I spoke in my ignorance, and I learnt the use of geraniums later on.

His Reverence's Young Man never smiled when I spoke of sending things back to his mother; perhaps he did inside him, for she had a lovely garden and half a dozen gardeners, but still was chief there. I was overcome when I paid her a visit and remembered my offer; but again I spoke in my ignorance and thought it showed the right gardener's spirit, and perhaps it did.

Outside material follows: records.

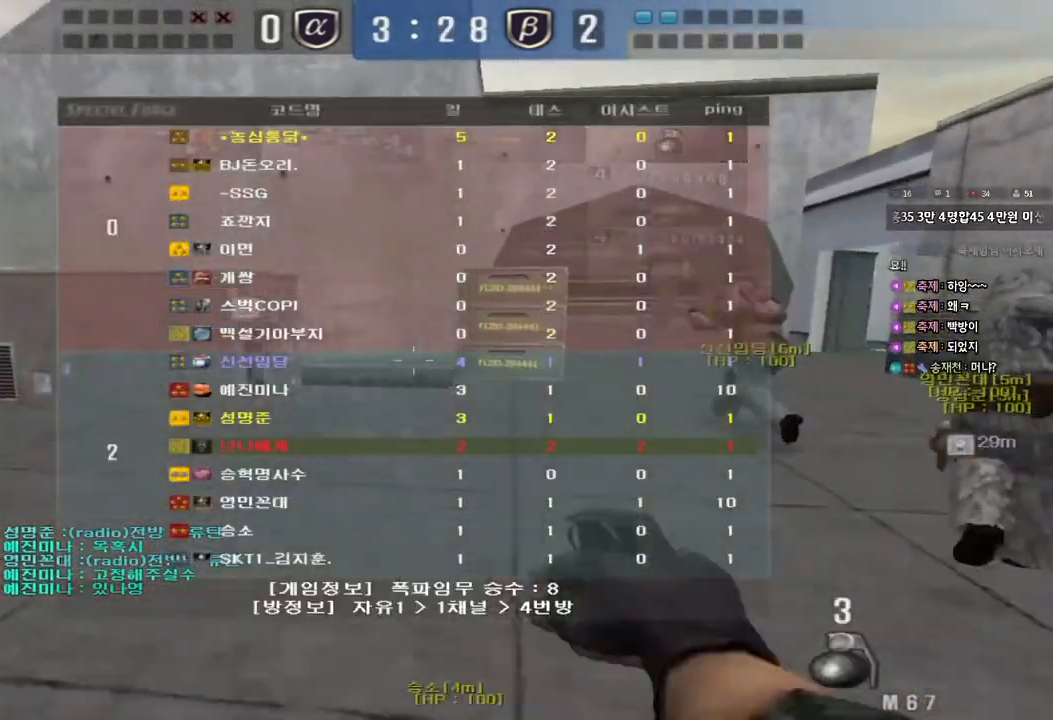
{"keys": ["a", "w"], "events": [[17, "tab", "up"], [300, "d", "up"], [333, "a", "down"]]}
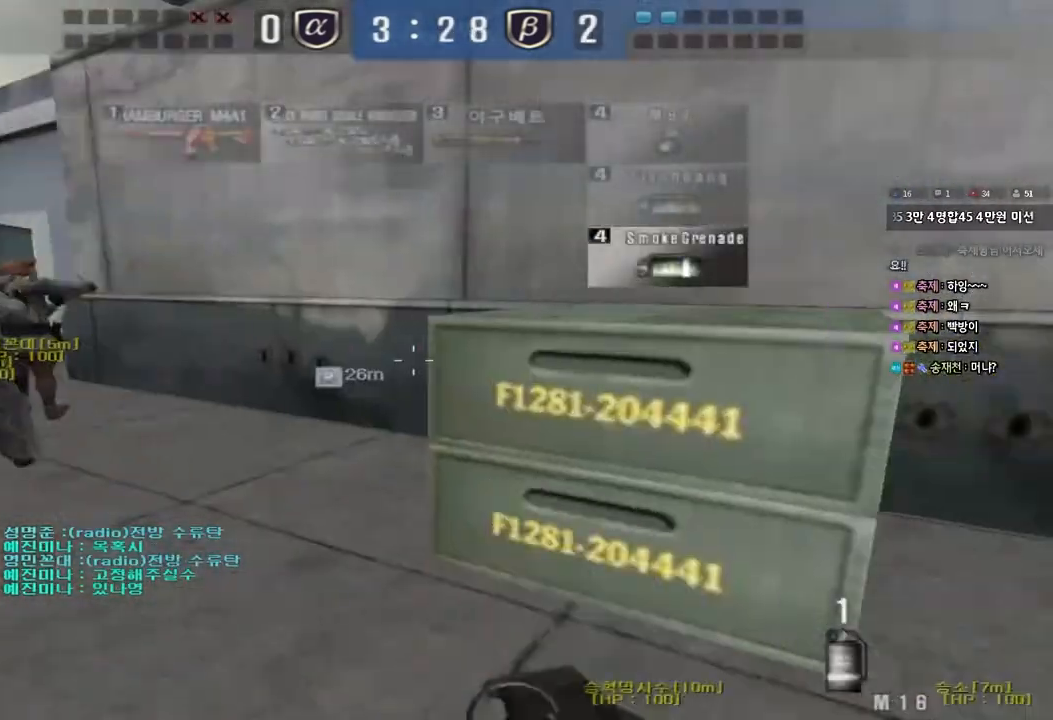
{"keys": ["a", "w"], "events": []}
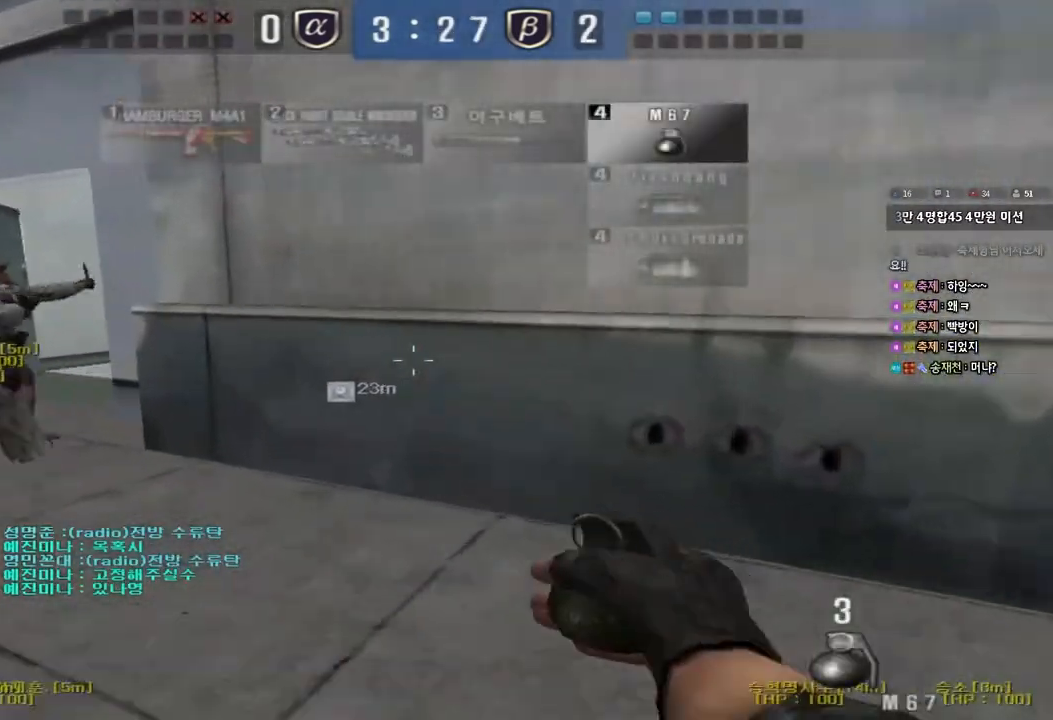
{"keys": ["a", "w"], "events": []}
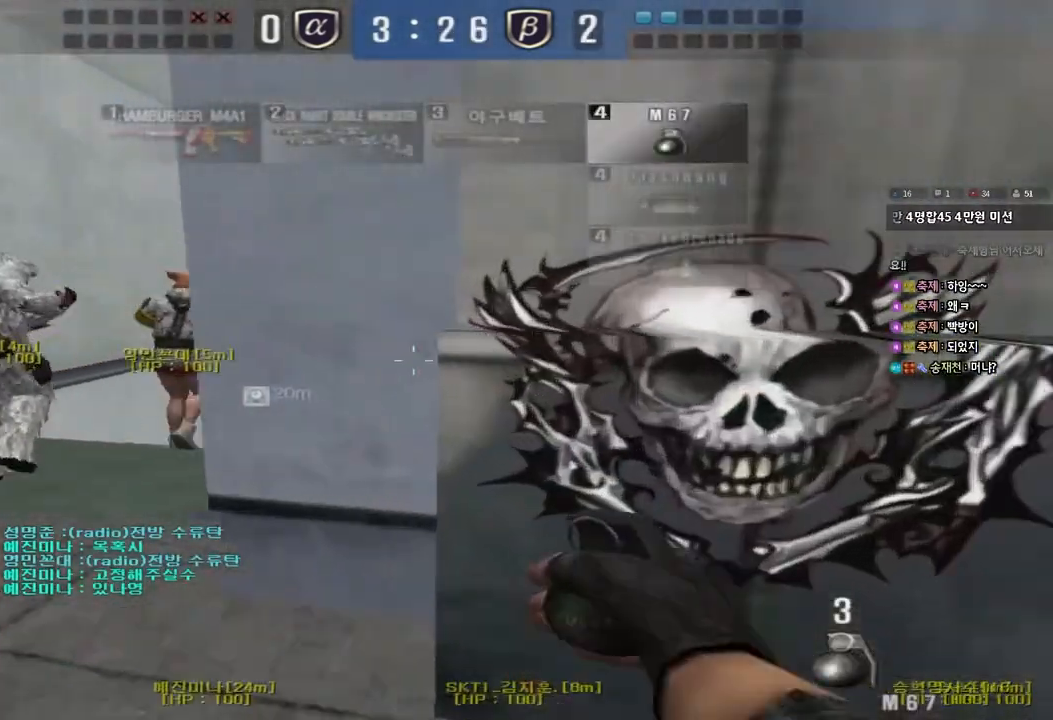
{"keys": ["d", "w"], "events": [[133, "a", "up"], [200, "d", "down"]]}
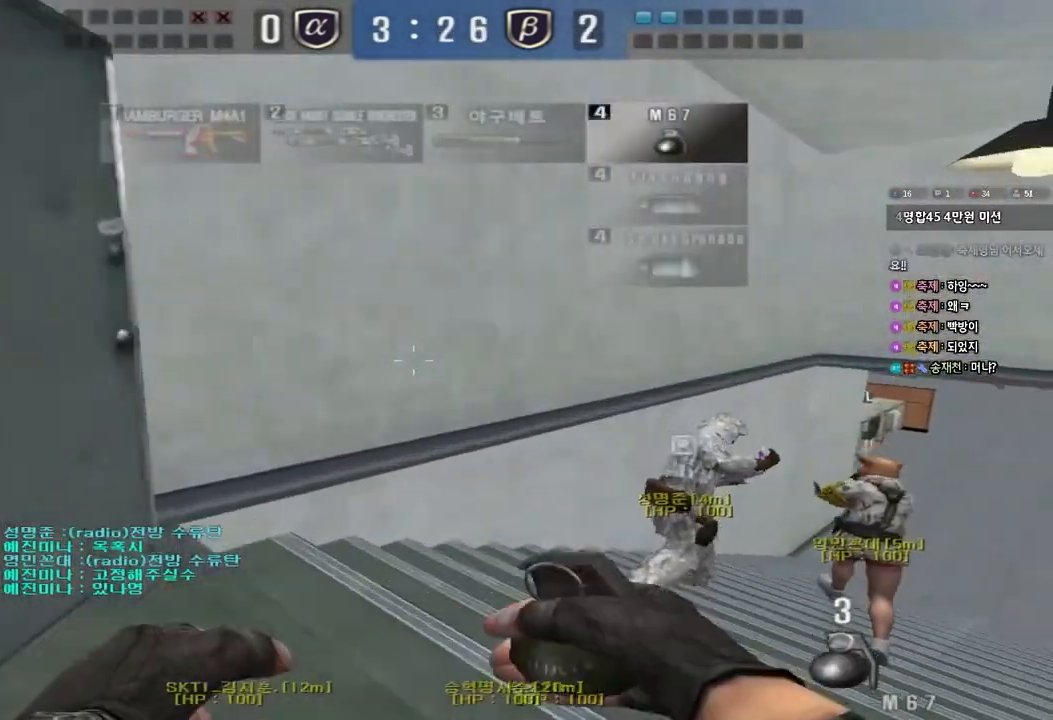
{"keys": ["d", "tab", "w"], "events": [[283, "tab", "down"]]}
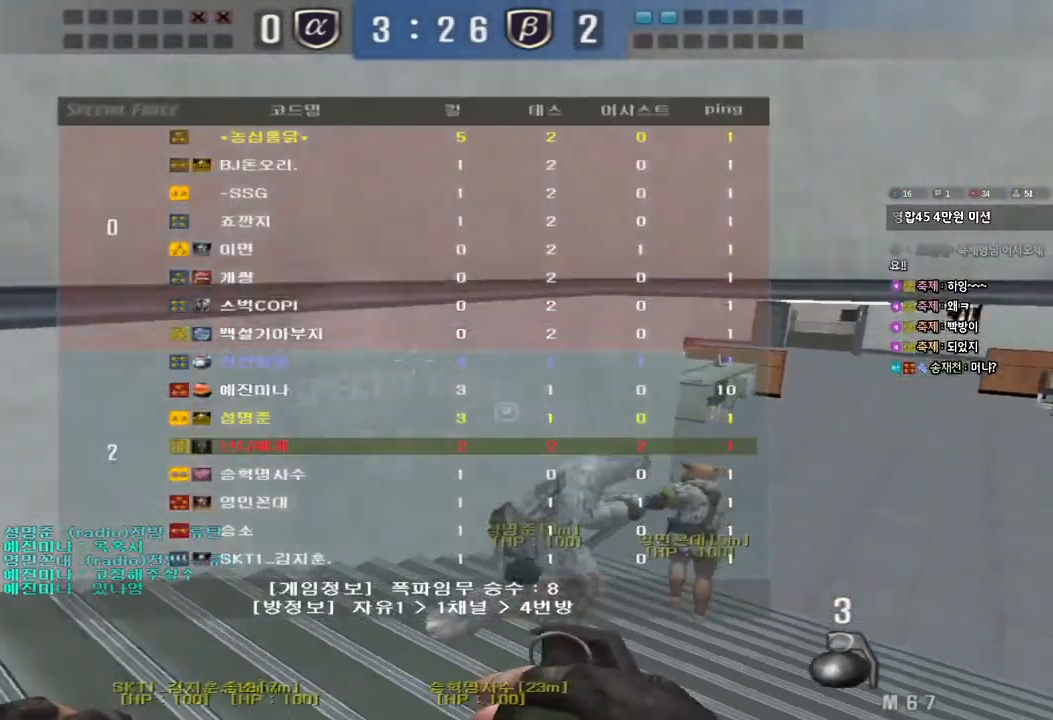
{"keys": ["d", "w"], "events": [[17, "tab", "up"]]}
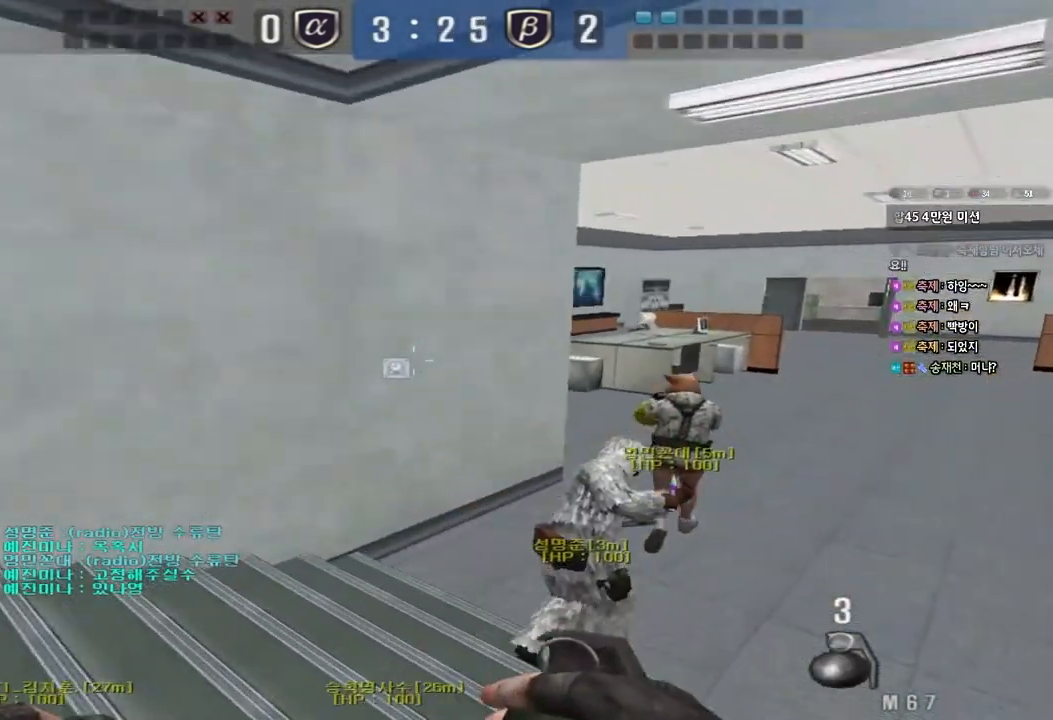
{"keys": ["d", "tab", "w"], "events": [[317, "tab", "down"]]}
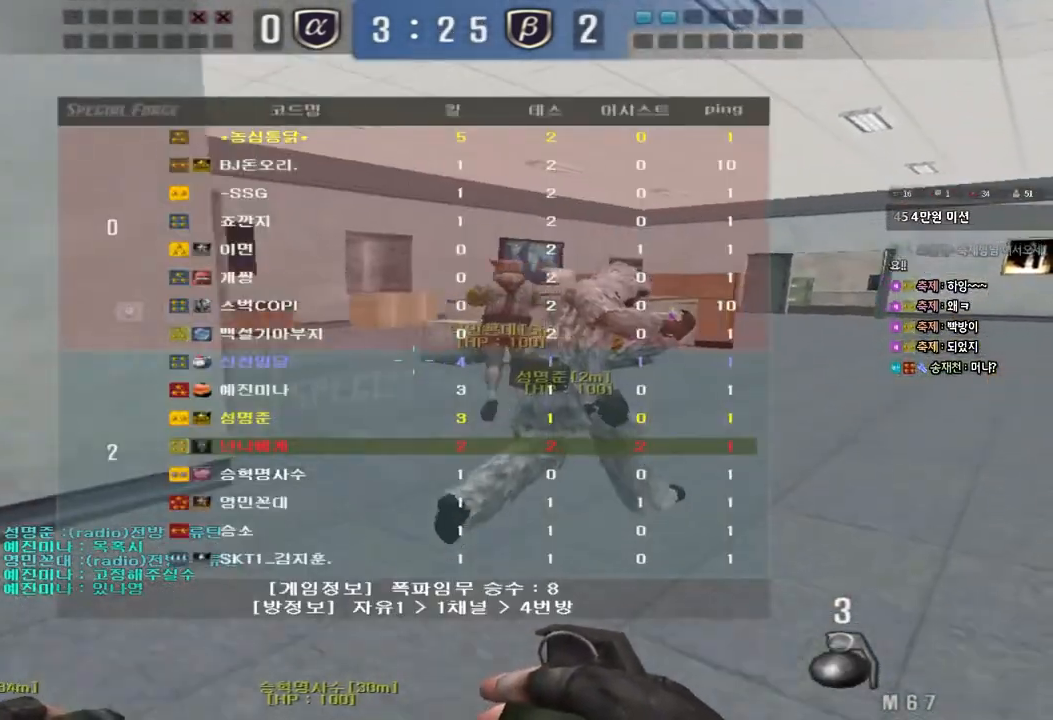
{"keys": ["d", "tab", "w"], "events": []}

His Reverence's Young Man grew to take the greatest interest in gardening. He was one of my first converts; but I learnt about hellebore from someone else.


And now the Master must be introduced. I cannot tell what particular month he came into my garden, but I remember when I first went into his.

He had a genius for flowers. I do not know if he looked at children and animals with that light of fatherly love in his eyes, but I think it must have been there for all things that needed his care and protection. Flowers, however, were his "dream children."

His was no ideal garden, and he had never written about it. It was scarcely larger or more blessed by fate than mine, but was as perfect as could be. He knew each flower intimately; he had planted each shrub, and I never met a weed or a stone on his borders. He had but little glass, and no groves and copses and woods, or heather, or pine, or any unfair advantages in that way; but when I looked at his herbaceous border in the autumn I could not help thinking of harvest decorations. Such a wealth of colour was piled up, it hardly seemed possible it could all be growing on the spot. From early spring to late autumn a succession of brilliant blooms reigned one after another in that border; to look upon it was indeed "seeing of the labour of one's hands and being satisfied."

And he had said, "There is no reason why you should not have it too."